Treatment: symptomatic therapy.
Drug Interactions
Capecitabine enhances the effects of indirect anticoagulants, which may lead to a violation of indicators of coagulation and bleeding after a few days or months after initiation of therapy with capecitabine, in one case, – a month after its completion. Increases in AUC of warfarin 57% and INR 91%.
Research on the interaction of capecitabine and other drugs, метаболизирующихся изоферментом CYP2С9, not carried out. Caution should be exercised in the appointment of capecitabine with these drugs.
Capecitabine increases the concentration of phenytoin plasma. Expected, that it is based on the suppression of CYP2C9 isoenzymes influenced capecitabine. Patients, prinimayushtih capecitabine odnovremenno with fenitoinom, to regularly monitor the concentration of phenytoin plasma.
Antacids, containing aluminum and magnesium hydroxide, slightly increases the concentration of capecitabine and one metabolite (5′-DFCR) plasma; three osnovnыh metabolite (5′-DFUR, 5-FU and FBAL) capecitabine they do not affect.
Calcium folinate (leucovorin) It did not affect the pharmacokinetics of capecitabine and its metabolites, may enhance the toxic effect of capecitabine.
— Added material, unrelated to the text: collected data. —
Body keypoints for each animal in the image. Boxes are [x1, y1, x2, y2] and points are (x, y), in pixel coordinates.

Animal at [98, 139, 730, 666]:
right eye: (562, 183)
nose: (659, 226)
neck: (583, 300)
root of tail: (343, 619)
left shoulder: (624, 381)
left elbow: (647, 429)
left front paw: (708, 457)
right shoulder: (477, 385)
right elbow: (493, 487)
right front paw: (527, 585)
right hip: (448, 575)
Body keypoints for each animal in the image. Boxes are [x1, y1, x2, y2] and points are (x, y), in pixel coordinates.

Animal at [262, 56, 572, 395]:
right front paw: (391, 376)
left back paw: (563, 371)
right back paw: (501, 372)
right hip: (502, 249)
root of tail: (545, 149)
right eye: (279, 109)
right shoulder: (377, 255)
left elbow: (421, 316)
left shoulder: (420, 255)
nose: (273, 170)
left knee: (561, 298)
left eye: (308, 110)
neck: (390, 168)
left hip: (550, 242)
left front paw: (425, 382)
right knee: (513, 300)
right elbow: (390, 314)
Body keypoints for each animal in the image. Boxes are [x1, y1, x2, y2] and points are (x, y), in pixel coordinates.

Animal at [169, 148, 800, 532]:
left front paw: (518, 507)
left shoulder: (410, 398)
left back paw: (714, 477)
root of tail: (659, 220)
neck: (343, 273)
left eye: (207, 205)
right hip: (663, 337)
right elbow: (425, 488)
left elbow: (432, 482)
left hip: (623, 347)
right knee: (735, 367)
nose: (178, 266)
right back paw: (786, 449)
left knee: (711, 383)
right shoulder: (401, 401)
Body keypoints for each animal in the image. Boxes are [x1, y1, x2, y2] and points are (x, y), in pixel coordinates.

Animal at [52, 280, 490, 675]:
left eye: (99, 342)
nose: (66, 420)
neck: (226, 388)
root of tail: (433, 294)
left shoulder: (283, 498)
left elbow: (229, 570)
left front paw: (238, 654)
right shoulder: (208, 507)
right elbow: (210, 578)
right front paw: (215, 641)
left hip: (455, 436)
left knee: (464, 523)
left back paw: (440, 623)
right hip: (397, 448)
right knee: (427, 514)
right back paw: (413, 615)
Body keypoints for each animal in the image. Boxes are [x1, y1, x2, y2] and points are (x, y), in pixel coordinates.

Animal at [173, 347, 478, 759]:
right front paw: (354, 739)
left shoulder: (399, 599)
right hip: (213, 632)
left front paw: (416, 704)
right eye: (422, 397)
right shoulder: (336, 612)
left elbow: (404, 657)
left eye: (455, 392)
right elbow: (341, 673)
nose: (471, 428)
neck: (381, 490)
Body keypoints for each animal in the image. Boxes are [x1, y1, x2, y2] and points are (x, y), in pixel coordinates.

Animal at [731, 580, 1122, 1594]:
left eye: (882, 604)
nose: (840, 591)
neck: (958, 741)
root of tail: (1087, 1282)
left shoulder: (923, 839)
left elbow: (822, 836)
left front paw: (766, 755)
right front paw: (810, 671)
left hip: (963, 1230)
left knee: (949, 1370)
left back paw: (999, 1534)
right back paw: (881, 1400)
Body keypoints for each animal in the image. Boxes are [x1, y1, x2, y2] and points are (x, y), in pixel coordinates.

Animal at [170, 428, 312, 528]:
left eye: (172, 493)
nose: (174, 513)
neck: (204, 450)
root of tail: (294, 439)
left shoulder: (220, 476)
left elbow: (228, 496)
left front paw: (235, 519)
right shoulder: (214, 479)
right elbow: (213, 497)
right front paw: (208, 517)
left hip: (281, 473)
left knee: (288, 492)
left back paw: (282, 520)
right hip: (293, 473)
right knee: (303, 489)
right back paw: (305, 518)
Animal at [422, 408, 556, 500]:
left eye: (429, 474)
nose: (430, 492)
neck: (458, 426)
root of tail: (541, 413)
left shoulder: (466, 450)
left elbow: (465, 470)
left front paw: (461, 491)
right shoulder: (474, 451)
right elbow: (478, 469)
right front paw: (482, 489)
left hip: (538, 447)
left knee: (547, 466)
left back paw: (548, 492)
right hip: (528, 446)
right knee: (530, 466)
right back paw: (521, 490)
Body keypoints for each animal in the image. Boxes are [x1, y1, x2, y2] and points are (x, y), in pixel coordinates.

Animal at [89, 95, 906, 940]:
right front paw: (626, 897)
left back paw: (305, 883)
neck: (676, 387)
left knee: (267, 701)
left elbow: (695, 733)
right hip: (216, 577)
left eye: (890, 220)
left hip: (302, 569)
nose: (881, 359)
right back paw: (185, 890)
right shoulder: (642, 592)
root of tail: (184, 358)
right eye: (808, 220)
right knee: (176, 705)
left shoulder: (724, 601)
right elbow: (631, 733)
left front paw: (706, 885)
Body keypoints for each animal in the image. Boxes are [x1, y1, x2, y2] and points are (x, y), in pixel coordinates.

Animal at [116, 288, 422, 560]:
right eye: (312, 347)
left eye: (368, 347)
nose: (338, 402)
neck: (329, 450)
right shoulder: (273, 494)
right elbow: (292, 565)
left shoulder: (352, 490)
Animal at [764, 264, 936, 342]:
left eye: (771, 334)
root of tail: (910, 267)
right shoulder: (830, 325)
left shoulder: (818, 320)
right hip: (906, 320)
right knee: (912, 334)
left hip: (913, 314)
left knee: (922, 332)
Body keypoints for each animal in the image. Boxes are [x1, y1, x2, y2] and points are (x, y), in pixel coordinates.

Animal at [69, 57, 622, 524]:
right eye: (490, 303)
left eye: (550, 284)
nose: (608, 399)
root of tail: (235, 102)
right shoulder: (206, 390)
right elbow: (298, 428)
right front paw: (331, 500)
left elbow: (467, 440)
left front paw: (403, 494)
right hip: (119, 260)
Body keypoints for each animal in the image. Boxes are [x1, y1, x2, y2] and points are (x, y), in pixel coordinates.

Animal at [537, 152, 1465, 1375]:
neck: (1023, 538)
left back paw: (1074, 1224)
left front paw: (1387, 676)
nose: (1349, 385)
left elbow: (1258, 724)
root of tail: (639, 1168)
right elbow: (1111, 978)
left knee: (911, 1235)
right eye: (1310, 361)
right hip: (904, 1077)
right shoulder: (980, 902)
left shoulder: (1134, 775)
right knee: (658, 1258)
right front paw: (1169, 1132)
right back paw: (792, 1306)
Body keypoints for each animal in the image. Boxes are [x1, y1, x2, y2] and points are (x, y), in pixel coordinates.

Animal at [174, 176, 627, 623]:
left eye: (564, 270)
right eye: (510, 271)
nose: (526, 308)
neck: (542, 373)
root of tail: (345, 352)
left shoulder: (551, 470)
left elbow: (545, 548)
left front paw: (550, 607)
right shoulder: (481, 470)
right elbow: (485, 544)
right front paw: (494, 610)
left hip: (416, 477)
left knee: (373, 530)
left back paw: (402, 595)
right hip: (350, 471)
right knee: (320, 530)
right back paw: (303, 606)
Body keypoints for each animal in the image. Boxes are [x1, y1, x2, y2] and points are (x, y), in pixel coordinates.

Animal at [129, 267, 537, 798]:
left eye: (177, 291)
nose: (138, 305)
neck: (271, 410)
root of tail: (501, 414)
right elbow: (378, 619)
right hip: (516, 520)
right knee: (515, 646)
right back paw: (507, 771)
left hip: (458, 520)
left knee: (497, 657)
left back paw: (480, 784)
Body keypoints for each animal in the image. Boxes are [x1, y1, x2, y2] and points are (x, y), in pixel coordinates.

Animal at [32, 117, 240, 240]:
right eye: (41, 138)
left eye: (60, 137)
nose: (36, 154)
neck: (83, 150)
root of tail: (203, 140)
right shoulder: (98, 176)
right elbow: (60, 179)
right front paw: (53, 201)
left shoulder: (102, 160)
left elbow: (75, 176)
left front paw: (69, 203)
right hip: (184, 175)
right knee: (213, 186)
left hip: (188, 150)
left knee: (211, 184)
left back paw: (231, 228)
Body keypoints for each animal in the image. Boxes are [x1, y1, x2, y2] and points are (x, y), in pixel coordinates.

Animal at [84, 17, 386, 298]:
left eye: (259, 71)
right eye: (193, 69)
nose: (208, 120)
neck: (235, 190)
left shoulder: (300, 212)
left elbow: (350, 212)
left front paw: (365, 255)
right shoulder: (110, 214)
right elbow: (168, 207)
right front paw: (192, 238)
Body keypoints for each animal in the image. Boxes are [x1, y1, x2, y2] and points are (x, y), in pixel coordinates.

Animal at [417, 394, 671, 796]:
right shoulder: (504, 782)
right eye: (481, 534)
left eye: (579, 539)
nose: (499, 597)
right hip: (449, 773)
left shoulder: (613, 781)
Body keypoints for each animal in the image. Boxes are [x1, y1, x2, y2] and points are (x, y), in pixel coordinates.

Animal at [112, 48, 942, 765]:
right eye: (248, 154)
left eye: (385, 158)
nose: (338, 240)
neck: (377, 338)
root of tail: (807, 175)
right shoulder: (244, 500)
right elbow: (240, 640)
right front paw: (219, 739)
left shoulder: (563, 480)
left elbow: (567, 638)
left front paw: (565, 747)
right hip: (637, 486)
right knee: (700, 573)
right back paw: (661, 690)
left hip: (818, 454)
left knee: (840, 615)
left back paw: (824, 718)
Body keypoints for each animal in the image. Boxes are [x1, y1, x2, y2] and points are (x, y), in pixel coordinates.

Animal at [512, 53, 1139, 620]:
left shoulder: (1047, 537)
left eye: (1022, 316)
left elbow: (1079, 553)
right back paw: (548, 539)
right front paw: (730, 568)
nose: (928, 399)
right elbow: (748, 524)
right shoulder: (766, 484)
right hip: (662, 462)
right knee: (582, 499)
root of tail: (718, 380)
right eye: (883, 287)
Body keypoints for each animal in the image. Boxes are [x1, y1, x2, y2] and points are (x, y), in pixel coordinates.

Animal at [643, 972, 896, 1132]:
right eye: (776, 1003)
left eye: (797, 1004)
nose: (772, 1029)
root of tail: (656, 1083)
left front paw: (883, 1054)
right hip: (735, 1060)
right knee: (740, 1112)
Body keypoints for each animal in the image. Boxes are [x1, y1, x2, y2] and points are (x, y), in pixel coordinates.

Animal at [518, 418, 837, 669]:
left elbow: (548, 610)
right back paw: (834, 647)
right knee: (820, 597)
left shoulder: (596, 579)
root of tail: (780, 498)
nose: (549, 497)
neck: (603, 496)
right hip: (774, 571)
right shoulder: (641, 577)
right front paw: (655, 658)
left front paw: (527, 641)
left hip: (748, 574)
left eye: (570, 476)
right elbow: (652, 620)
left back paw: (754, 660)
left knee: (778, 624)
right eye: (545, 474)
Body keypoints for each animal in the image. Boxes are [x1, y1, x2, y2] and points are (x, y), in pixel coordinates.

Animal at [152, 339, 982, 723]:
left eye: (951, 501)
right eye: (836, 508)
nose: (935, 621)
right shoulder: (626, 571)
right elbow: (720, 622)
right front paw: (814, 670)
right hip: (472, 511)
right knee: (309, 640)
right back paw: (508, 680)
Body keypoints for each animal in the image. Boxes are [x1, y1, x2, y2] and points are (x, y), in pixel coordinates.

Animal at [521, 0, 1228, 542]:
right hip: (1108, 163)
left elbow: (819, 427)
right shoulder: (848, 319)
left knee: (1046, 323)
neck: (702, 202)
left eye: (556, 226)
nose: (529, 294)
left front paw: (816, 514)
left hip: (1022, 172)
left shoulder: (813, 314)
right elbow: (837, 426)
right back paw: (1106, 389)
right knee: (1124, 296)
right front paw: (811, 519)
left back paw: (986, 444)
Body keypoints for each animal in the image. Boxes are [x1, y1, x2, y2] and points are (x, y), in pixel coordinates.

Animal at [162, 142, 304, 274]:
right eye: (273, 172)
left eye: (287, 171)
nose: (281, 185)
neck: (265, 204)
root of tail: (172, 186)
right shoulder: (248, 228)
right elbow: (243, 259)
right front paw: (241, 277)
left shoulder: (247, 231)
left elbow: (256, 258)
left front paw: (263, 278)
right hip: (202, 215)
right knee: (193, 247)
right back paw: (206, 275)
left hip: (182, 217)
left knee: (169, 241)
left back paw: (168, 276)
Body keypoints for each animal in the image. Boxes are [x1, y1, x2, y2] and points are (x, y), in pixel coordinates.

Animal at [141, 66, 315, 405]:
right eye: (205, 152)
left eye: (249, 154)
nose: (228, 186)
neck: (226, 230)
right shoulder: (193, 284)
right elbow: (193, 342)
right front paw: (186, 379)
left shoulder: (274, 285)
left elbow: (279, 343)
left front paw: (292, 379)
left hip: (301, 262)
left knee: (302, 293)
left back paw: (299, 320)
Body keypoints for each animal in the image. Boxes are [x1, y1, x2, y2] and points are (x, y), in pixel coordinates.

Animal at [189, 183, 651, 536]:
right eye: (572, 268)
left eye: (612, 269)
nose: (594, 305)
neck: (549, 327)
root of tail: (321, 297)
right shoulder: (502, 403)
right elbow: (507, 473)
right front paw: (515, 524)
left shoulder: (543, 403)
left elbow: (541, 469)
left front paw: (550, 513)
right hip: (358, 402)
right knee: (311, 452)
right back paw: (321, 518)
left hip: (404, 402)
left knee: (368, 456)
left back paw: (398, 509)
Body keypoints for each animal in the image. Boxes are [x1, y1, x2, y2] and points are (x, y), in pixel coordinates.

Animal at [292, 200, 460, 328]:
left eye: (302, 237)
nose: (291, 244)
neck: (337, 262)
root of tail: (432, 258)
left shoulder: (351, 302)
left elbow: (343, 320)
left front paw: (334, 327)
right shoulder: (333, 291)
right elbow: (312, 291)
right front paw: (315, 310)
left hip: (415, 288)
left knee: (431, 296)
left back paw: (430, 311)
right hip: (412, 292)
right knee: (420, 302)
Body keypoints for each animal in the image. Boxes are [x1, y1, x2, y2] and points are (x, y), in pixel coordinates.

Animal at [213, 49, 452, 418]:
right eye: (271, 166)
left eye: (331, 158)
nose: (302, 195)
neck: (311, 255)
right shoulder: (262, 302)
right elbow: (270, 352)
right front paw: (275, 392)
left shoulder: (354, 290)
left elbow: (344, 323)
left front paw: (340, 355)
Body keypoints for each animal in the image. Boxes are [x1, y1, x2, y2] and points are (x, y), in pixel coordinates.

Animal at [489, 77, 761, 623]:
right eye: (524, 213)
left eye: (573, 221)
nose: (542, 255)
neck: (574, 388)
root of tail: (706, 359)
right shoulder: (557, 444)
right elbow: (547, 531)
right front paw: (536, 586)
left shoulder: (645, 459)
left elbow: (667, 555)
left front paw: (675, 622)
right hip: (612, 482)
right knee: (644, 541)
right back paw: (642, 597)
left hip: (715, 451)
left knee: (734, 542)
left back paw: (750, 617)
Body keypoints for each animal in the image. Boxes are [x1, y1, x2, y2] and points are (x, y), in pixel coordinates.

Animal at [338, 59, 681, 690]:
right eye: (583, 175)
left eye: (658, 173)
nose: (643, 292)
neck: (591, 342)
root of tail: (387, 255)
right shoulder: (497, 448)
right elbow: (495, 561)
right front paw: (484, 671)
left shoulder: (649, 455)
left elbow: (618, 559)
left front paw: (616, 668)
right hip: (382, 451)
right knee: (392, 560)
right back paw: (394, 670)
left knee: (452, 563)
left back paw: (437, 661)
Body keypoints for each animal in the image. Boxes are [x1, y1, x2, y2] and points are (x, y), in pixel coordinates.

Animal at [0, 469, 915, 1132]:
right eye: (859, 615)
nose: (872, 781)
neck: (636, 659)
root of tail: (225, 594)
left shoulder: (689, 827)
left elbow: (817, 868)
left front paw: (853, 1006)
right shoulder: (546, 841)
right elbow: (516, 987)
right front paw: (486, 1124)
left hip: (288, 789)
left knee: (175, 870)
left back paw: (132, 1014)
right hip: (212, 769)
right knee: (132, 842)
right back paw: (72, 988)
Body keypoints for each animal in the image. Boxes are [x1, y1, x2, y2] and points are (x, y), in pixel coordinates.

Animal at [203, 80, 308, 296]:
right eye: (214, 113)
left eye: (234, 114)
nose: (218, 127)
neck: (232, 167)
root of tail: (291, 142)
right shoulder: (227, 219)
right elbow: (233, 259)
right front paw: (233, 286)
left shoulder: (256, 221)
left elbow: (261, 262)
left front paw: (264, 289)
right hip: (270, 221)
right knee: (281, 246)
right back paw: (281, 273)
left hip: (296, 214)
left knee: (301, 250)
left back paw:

With simultaneous use of capecitabine with sorivudinom and its analogues could potentially happen fatal gain fluoropyrimidine toxicity due to suppression of dihydropyrimidine dehydrogenase sorivudinom.
Conditions of supply of pharmacies
The drug is released under the prescription.
Conditions and terms
List B. The drug should be stored at a temperature no higher than 30 ° C, out of reach of children. Shelf life – 2 year (bottles), 3 year (blisters). The drug should not be used beyond the expiration date.